Copy the lines below that contain "peran".

[PROVIDED ENTRIES — start]

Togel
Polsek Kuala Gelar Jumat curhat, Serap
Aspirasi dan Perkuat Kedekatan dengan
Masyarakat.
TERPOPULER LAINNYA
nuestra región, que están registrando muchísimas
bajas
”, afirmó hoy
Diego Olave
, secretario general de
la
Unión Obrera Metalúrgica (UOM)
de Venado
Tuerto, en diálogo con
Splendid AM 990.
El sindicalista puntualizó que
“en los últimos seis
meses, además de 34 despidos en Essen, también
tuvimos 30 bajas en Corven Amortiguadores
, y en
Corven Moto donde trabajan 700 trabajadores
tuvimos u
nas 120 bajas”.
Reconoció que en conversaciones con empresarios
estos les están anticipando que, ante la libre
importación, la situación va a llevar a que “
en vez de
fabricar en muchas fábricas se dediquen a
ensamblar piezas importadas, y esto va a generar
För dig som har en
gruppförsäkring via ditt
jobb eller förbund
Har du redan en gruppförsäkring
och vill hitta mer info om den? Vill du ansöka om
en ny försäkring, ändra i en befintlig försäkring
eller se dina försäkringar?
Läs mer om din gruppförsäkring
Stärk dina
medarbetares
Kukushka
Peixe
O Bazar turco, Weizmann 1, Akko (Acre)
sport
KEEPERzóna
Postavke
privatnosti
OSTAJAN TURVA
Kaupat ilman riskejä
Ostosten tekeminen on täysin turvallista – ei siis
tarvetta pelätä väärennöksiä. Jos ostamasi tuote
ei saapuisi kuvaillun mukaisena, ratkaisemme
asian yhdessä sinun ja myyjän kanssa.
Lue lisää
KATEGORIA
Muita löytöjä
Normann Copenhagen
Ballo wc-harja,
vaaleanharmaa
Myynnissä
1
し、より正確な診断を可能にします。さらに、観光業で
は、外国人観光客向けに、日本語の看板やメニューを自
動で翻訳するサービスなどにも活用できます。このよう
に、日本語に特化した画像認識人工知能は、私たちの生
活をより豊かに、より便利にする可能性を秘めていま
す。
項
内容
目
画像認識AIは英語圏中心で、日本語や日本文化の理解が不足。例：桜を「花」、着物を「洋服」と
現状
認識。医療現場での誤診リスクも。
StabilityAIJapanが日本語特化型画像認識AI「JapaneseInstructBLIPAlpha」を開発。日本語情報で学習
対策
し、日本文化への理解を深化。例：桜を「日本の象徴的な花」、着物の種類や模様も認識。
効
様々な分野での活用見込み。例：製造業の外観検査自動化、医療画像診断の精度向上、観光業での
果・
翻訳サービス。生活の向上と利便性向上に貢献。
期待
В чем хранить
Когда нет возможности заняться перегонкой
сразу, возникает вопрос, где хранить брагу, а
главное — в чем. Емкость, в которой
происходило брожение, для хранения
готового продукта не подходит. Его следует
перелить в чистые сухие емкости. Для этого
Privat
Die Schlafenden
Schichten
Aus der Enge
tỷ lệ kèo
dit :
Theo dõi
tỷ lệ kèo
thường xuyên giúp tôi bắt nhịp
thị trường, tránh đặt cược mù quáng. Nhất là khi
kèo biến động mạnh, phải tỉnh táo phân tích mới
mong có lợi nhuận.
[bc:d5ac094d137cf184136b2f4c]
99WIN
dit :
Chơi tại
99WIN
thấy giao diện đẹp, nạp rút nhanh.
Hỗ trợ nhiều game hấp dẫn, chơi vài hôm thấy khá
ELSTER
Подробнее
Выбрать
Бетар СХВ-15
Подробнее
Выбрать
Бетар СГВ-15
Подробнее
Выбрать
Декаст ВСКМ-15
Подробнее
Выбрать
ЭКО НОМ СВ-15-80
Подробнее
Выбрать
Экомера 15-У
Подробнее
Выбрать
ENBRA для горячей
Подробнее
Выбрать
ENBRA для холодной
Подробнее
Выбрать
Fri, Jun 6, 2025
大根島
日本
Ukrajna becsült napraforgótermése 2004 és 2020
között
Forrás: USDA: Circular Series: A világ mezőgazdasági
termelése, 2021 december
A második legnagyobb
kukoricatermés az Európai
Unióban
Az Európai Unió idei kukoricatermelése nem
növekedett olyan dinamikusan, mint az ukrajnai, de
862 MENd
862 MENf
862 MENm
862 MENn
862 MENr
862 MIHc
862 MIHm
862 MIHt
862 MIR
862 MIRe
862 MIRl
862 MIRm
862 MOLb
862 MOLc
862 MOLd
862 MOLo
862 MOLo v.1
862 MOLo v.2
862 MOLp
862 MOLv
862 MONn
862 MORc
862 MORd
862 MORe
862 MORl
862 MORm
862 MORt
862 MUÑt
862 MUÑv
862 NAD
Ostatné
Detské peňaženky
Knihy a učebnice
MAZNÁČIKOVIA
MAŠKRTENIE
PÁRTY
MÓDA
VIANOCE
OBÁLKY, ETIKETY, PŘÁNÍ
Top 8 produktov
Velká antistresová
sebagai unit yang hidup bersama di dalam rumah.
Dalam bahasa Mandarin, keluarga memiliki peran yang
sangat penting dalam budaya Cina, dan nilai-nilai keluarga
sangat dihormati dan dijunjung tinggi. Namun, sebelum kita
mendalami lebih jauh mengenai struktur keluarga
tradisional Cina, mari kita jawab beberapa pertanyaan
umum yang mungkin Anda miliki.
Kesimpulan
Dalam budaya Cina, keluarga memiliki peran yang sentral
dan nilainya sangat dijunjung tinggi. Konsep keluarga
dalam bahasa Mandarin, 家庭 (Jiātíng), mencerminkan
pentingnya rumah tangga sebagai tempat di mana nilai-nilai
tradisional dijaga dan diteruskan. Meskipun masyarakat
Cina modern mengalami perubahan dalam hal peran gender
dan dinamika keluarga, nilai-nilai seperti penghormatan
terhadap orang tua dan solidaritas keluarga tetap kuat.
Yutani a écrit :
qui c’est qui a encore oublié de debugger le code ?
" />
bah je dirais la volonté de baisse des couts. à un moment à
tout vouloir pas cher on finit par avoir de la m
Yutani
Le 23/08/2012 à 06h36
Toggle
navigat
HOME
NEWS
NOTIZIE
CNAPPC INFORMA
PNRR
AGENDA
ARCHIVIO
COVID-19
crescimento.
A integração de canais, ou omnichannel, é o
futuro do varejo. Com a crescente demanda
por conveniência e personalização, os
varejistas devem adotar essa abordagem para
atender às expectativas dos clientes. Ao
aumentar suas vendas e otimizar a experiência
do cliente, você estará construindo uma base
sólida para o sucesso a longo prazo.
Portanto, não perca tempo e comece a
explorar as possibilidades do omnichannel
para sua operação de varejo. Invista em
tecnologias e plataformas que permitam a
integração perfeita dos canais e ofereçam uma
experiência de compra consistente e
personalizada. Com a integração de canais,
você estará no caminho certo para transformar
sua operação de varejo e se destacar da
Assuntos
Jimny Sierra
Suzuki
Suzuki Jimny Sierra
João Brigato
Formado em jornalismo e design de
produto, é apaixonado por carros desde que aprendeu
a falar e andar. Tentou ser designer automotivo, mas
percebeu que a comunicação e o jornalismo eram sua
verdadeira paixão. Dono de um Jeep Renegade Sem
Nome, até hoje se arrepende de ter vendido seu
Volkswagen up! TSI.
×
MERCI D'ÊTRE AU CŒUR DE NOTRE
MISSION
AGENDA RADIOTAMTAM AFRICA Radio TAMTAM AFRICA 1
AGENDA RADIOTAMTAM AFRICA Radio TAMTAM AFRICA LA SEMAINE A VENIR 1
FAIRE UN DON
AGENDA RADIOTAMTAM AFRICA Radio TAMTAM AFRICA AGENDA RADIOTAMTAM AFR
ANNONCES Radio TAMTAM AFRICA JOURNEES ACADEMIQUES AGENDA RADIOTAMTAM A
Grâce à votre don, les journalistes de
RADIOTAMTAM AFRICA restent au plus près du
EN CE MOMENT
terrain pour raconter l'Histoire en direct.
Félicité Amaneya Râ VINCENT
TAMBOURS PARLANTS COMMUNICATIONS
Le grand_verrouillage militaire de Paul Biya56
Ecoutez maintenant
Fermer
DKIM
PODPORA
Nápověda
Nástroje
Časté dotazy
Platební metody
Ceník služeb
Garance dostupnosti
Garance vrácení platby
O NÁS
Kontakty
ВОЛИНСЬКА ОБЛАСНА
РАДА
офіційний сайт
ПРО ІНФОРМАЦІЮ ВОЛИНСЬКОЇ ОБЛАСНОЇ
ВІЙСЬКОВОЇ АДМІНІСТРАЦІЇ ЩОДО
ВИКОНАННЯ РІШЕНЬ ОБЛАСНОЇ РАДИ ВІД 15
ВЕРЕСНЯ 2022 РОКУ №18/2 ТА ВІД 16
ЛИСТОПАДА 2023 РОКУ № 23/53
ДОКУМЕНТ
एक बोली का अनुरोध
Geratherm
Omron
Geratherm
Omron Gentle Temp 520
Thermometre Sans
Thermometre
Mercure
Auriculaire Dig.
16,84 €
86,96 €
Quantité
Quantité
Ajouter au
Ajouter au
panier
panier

[PROVIDED ENTRIES — finish]

### TASK RESULT
Dalam bahasa Mandarin, keluarga memiliki peran yang
Dalam budaya Cina, keluarga memiliki peran yang sentral
Cina modern mengalami perubahan dalam hal peran gender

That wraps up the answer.